Another example here is *pyparsing*:

```
In [1]: import pyparsing

In [2]: pyparsing.__version__
Out[2]: '2.0.3'

In [3]: pyparsing.__file__
Out[3]: '/usr/lib/python3.7/dist-packages/pyparsing.pyc'

```

In this case the Python module is the ".pyc" file, which is not included in the
dpkg package:

```bash
$ dpkg -S /usr/lib/python3.7/dist-packages/pyparsing.pyc
dpkg-query: no path found matching pattern /usr/lib/python3.7/dist-packages/pyparsing.pyc
```

".pyc" is a "compiled" version of the Python code ".py", these are typically
not distributed by packages but generated on your system at installation or
first execution time. Therefore in order to find out which package this Python
module belongs to remove the final "c" so it becomes ".py" instead of ".pyc",
e.g.:

```bash
$ dpkg -S /usr/lib/python3.7/dist-packages/pyparsing.py
python-pyparsing: /usr/lib/python3.7/dist-packages/pyparsing.py
```

Once the package has been identified that contains the out-of-date dependency
the next step is to see if it is truly at the latest version.

```
$ apt-cache policy python-pyparsing
python-pyparsing:
  Installed: 2.0.2-1
  Candidate: 2.0.2-1
  Version table:
     2.0.3-1 0
        500 REPO
 *** 2.0.2-1 0
        600 REPO
        100 /var/lib/dpkg/status
```

Here you can see an example of *python-pyparsing* that has version **2.0.2-1**
installed instead of version **2.0.3-1**, which is required by Plaso. To
correct this you may have to specifically indicate the version you want to
install.

```bash
$ sudo apt-get install python-pyparsing=2.0.3-1
```

### Common package conflicts

#### PyParsing

The following traceback:

```
=======================
Traceback (most recent call last):
File "/usr/bin/log2timeline.py", line 28, in <module>
from plaso.frontend import frontend
File "/usr/lib/python3.7/dist-packages/plaso/frontend/frontend.py", line 36, in <module>
...
pyparsing.lineEnd())
TypeError: __call__() takes exactly 2 arguments (1 given)
========================
```

This is indicative that you are running an old version of pyparsing. Please
make sure you are using the latest version, see what is available using:

```bash
$ apt-cache policy python-pyparsing
```

And install the latest version.

#### libewf

There are some packages that declare **libewf2** as one of their dependencies.
This is an out dated version of the [libewf](https://github.com/libyal/libewf)
library provided by your distribution.

See for instance [this issue](https://github.com/log2timeline/plaso/issues/301).
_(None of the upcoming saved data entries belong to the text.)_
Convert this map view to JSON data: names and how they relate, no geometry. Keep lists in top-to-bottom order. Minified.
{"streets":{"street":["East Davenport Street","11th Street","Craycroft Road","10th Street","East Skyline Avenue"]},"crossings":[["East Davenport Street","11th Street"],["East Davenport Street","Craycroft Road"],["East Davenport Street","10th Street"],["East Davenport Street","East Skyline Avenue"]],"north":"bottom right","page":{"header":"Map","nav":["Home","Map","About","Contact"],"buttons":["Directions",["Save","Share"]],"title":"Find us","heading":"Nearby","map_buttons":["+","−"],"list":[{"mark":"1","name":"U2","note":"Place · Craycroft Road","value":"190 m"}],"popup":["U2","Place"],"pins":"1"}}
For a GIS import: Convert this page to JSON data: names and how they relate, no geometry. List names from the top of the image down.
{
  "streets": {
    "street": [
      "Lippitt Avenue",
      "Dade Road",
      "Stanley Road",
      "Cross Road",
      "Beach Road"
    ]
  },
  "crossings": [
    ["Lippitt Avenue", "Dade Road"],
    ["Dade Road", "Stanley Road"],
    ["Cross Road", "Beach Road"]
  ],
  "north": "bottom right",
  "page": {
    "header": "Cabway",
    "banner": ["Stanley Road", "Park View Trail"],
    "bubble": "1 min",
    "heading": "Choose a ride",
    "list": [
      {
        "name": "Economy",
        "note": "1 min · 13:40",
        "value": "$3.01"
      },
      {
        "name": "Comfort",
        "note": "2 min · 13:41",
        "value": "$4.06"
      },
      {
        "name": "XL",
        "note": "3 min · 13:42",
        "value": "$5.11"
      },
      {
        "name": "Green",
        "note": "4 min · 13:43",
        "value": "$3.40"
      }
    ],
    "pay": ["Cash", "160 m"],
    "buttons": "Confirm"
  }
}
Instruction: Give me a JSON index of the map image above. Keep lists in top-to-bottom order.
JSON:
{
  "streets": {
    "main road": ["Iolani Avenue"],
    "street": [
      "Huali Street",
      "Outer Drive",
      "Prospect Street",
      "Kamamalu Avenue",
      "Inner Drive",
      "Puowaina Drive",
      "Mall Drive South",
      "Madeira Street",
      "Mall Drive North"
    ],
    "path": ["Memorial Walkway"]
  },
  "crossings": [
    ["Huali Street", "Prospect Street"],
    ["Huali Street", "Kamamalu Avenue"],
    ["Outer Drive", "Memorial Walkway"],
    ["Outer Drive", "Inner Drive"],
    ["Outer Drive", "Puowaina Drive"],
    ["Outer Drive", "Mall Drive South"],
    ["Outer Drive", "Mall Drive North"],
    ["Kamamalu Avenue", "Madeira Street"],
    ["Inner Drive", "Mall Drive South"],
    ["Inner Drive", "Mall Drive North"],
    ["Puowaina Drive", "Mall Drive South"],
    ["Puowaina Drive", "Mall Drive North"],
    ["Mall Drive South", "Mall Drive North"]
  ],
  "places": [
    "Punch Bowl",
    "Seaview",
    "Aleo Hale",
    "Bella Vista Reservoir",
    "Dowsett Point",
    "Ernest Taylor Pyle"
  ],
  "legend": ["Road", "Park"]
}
The solution here is to remove the **libewf2** package from the system and
replace it with the **libewf**  package from the GIFT PPA.

```bash
$ sudo apt-get remove libewf2
```

Note that this may remove other packages as well that depend on **libewf2**,
which are likely to be out dated as well.

```bash
$ sudo apt-get install libewf libewf2=20140608-1
```

Installing **libewf2** from the GIFT PPA prevents your package manager
installing its own version of the libewf2 package when it does not need to,
since the necessary files are already provided by the **libewf** package.